Exercise =>
Repeat only the stretch of lines below that runs from the line with "Children & Family Services" through the line with "parents to supervise", unaltered.

───── Material for this task ─────

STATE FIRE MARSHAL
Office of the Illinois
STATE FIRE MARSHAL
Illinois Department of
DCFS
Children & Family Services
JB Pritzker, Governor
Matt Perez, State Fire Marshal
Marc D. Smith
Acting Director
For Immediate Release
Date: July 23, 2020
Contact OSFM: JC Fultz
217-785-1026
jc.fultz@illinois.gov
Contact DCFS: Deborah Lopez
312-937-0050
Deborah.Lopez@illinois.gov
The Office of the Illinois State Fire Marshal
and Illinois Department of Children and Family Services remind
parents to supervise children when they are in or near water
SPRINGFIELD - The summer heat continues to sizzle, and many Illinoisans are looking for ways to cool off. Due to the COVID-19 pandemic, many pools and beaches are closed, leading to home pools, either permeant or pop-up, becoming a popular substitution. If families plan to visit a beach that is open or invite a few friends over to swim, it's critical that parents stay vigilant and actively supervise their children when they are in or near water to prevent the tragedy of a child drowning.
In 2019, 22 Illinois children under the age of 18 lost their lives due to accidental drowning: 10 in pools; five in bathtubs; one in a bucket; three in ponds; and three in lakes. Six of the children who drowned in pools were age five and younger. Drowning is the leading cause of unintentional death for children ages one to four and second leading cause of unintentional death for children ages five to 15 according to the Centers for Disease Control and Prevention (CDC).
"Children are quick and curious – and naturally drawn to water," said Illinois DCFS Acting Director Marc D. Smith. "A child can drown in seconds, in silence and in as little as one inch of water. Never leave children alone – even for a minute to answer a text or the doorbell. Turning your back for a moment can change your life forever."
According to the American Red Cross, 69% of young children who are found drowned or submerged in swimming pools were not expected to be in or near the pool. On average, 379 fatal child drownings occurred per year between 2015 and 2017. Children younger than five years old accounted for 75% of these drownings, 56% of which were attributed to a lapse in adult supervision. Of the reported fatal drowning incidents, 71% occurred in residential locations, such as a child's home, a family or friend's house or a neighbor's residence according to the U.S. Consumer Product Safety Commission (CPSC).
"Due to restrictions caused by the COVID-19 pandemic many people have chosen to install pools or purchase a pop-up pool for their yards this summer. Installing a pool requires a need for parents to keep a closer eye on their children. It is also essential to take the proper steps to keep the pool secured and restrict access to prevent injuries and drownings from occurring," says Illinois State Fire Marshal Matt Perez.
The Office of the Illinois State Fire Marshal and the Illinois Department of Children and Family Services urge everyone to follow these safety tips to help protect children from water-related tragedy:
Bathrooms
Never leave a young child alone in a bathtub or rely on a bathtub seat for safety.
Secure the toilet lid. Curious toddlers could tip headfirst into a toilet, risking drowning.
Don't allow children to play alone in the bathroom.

─────
───── Material for this task ─────

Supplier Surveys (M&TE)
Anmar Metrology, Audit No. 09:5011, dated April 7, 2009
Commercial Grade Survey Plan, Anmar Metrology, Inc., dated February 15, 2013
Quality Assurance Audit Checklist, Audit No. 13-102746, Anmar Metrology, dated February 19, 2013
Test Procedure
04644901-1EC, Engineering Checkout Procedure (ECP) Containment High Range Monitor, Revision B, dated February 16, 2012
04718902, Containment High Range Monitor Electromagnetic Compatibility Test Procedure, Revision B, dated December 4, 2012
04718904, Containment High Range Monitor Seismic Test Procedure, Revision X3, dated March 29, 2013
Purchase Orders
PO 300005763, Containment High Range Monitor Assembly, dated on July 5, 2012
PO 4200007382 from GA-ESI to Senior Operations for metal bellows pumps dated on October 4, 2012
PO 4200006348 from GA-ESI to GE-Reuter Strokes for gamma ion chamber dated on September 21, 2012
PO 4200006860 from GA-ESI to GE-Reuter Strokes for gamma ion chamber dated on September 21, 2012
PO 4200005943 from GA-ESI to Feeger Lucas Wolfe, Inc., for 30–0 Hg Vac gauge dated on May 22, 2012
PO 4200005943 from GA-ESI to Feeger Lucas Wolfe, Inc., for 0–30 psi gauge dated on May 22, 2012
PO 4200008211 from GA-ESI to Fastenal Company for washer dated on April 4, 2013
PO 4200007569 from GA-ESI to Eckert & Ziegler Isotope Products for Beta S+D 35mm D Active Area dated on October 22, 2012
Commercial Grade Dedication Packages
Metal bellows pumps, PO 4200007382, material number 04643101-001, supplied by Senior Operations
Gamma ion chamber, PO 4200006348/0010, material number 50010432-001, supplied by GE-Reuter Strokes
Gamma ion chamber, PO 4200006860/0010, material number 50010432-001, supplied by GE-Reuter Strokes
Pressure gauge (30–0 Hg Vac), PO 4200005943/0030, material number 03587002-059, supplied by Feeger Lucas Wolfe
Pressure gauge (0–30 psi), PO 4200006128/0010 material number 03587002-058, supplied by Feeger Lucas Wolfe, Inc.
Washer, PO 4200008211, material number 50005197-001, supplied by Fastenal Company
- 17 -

─────

Response below =>
Children & Family Services
JB Pritzker, Governor
Matt Perez, State Fire Marshal
Marc D. Smith
Acting Director
For Immediate Release
Date: July 23, 2020
Contact OSFM: JC Fultz
217-785-1026
jc.fultz@illinois.gov
Contact DCFS: Deborah Lopez
312-937-0050
Deborah.Lopez@illinois.gov
The Office of the Illinois State Fire Marshal
and Illinois Department of Children and Family Services remind
parents to supervise children when they are in or near water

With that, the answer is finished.